A lato del cinema

27/07/09 - Mi ricordo una grande sofferenza espressa con ripetuti sospiri, impaziente a rigirare la testa...

A lato del cinema – fatti e misfatti intorno alla settima arte

Il lato del digitale – I Public Enemies di Michael Mann

(Nuova rubrica a cura di Marco Giallonardi)

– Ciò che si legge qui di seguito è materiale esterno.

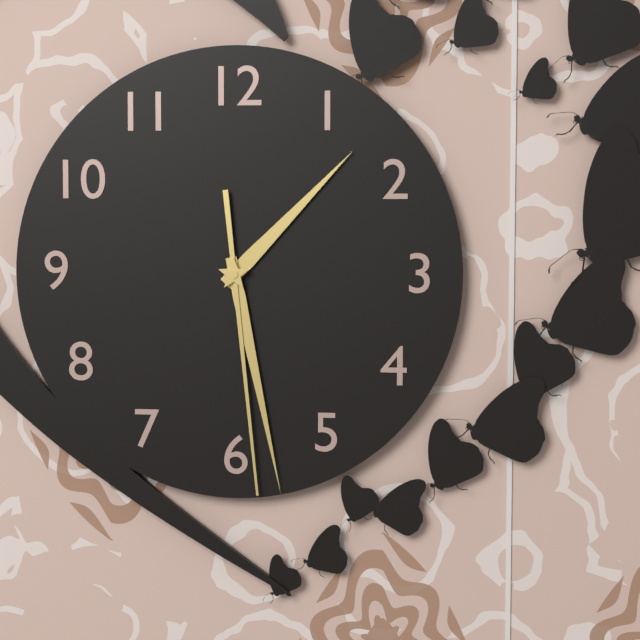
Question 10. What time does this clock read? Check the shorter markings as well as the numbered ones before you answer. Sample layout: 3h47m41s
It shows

a-lato-logo-intero27/07/09 – Mi ricordo una grande sofferenza espressa con ripetuti sospiri, impaziente a rigirare la testa e a tirarmi dritto sulla poltrona mentre ero al cinema a vedere “Collateral” (regia di Michael Mann, qualche anno fa). Perchè oltre ai luoghi comuni su cui la scrittura insisteva, personaggi tagliati con l’accetta di molto affilata e svolte narrative estremamente prevedibili, quel che mi turbava più di tutto erano le immagini del film. A prima vista sembravano identiche a tutte le altre, ma poi però capivi che molto c’era di diverso rispetto all’abituale “sostanza” da immagine filmica. Se n’era fatto un gran parlare, nei mesi precedenti: ecco finalmente la tecnologia digitale in un film d’azione che non usa l’effetto speciale digitale, ma solamente la sua tecnologia. Il che voleva dire camerine quasi amatoriali e minuscole, costi di produzione dimezzati (in realtà  lievemente contenuti), troupe alleggerita e nuove prospettive per una diversa grammatica cinematografica. Sembrava si fosse inaugurata un’era, quando poco cambiò, negli anni a venire: i registi continuarono a mettere le mani “nel sacco nero della pellicola”, come ama dire un amico direttore della fotografia, e della nuova tecnologia digitale pochi si accorsero. Eccezion fatta per il delirio filmico di David Lynch, “Inland empire”, e pochi altri. Ma lì l’uso del digitale era questione secondaria, e molto personale, per nulla legata al cinema di genere cui vuole rifarsi invece Mann.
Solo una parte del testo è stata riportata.